Ilk defa bir kitabın yorumunu yazmakta bu kadar zorlaniyorum.
Türk motifleriyle süslenmiş, bir babanın çaresizliğini baz alan, fantastik bir roman. Bir anne olarak beni çok etkiledi. Bu sebeple bu kadar çabuk okuyabildim. Olaydan ziyade tasvirlerin ön planda olduğu bu kitapta kimi insanların masumiyetini, çaresizliğini, pişmanlıklarını, özlemlerini görüyoruz. Geri kalan kesimin ise buna nasıl seyirci kaldığını, toplumun başkalarının acısından beslenen yamyamlar olduğunu ve bunu ticarete döküp çarkını döndürenleri de yine aynı kitapta görüyoruz. Yazar bize bunları gösterirken arka plandakileri de unutmamış tabi ki.

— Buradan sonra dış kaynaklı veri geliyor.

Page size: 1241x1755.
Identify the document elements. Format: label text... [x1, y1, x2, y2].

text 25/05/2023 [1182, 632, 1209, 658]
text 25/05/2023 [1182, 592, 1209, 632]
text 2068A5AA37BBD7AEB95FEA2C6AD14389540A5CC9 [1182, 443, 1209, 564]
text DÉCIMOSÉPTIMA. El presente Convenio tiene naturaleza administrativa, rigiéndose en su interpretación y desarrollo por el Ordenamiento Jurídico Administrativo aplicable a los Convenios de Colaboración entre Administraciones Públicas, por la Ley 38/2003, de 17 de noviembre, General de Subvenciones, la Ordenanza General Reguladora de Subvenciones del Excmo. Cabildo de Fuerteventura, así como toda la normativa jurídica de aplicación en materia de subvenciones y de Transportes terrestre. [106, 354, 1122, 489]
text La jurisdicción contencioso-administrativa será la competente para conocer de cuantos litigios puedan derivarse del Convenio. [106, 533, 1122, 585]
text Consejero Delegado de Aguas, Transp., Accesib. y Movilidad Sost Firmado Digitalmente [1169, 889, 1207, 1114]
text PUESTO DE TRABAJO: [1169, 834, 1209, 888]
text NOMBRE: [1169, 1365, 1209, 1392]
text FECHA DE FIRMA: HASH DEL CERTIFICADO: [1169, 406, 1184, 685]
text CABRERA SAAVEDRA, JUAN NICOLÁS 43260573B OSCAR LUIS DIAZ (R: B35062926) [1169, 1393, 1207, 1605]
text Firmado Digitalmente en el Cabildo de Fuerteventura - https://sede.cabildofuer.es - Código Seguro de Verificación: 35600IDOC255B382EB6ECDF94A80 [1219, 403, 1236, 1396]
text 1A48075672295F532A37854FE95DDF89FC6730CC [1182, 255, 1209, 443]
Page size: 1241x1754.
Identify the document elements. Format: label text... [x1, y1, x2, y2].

Seyircileri izleyen seyirciler ile şehrin arka planında yaşayanlar da kitapta kendilerine yer bulmuşlar, hatta bu dünyada yanımızda olmayanlar bile.
Hasan Ali Toptaş'ın okuduğum bu ikinci kitabında da akıcı ve sade bir dil görüyoruz. Okuduğunuza değeceğini düşünüyorum.